+++ Dataset
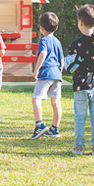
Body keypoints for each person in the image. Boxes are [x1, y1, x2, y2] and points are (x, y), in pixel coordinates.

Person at [68, 4, 94, 156]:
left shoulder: (75, 44)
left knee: (80, 117)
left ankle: (78, 147)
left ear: (80, 22)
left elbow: (69, 66)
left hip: (80, 84)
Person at [30, 10, 63, 139]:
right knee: (56, 102)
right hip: (57, 74)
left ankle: (40, 125)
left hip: (46, 72)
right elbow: (62, 60)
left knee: (36, 98)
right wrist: (59, 71)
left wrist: (37, 69)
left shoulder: (44, 40)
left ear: (41, 28)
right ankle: (55, 128)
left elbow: (43, 53)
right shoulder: (57, 42)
++++++
Tally every line in the listing that holds "right" and answer with the total only.

◆ Task answer:
6